Speaking at an annual climate summit for business leaders in London, Rudd said that while she believes “the UK’s role in dealing with a warming planet may have been made harder by the decision last Thursday, our commitment to dealing with it has not gone away”.
“Climate change has not been downgraded as a threat,” she said. “It remains one of the most serious long-term risks to our economic and national security.
“I was lucky enough to lead the world-class team of British diplomats at last year’s Paris climate talks. Our efforts were central to delivering that historic deal,” she noted, adding that “the UK will not step back from that international leadership.

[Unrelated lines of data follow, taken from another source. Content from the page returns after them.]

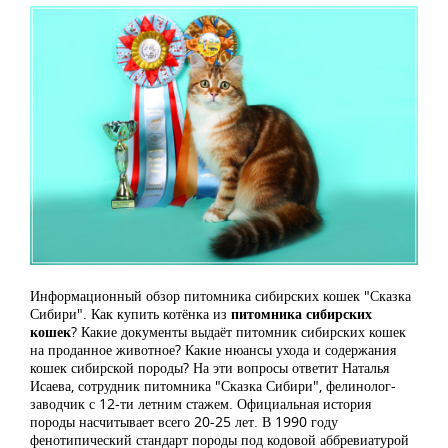
Информационный обзор питомника сибирских кошек "Сказка
Сибири". Как купить котёнка из
питомника сибирских
кошек
? Какие документы выдаёт питомник сибирских кошек
на проданное животное? Какие нюансы ухода и содержания
кошек сибирской породы? На эти вопросы ответит Наталья
Исаева, сотрудник питомника "Сказка Сибири", фелинолог-
заводчик с 12-ти летним стажем. Официальная история
породы насчитывает всего 20-25 лет. В 1990 году
фенотипический стандарт породы под кодовой аббревиатурой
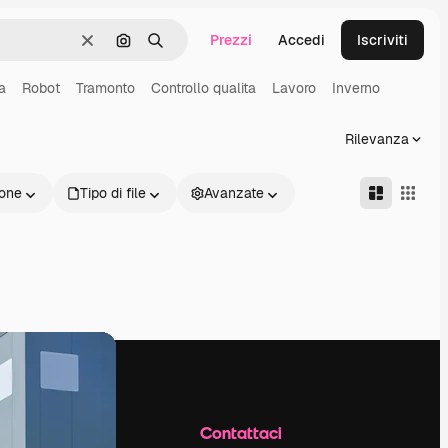
Prezzi
Accedi
Iscriviti
Cancella
Cerca per immagine
Ricerca
a
Robot
Tramonto
Controllo qualita
Lavoro
Inverno
Rilevanza
one
Tipo di file
Avanzate
Azienda
Contattaci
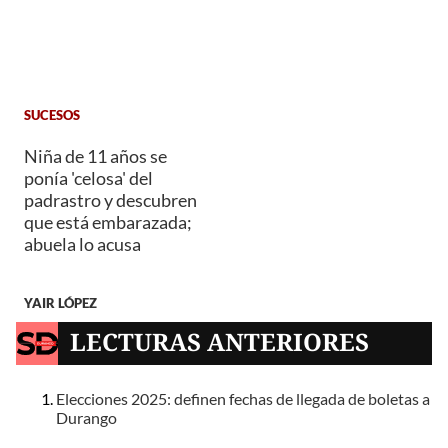
SUCESOS
Niña de 11 años se
ponía 'celosa' del
padrastro y descubren
que está embarazada;
abuela lo acusa
YAIR LÓPEZ
LECTURAS ANTERIORES
Elecciones 2025: definen fechas de llegada de boletas a
Durango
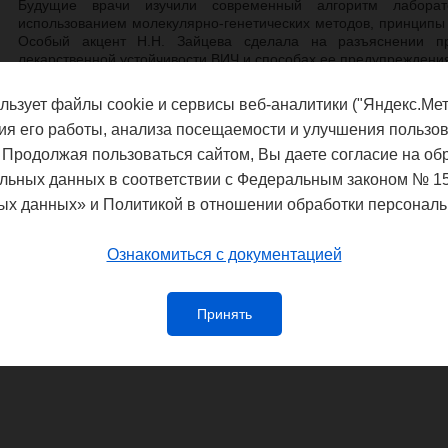
Будущие врачи изучили современный алгоритм лаборат
использованием молекулярно-генетических методов, принципы
Особый акцент Н.Н. Зайцева сделала на разъяснении пр
лекарственной устойчивости ВИЧ и способах ее предупреждени
В рамках лекции также были освещены основные аспекты про
льзует файлы cookie и сервисы веб-аналитики ("Яндекс.Мет
Стратегии противодействия распространению ВИЧ-инфекции в
2030 г.
ия его работы, анализа посещаемости и улучшения пользов
 Продолжая пользоваться сайтом, Вы даете согласие на об
льных данных в соответствии с Федеральным законом № 1
ых данных» и Политикой в отношении обработки персональ
Федеральная служба по надзору в сф
благополучия
Управление Федеральной службы по
Ознакомиться с документацией
потребителей и благополучия чело
Принять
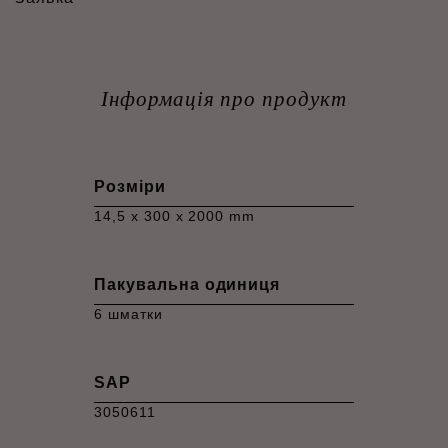
Інформація про продукт
Розміри
14,5 x 300 x 2000 mm
Пакувальна одиниця
6 шматки
SAP
3050611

We must not turn our back on Europe or the world.”
Rudd also noted that UK investment in renewable power projects and technologies has increased by 42 per cent since 2010, and that “in 2014, 30 per cent of all of Europe’s renewable energy investment took place in the UK”. She said government’s support for renewables “is expected to double during this Parliament” to more than £10bn ($13bn).”
Rudd also confirmed that the government is still due to announce its carbon emissions target for 2030, or ‘carbon budget’, this week, despite fears that the Brexit vote would cause the deadline to be missed.
Under the policy, the UK would commit to reducing its carbon emissions by 57 per cent below 1990 levels by 2032 – a stronger target than that set by the EU, which is aiming for a 40 per cent cut by 2030.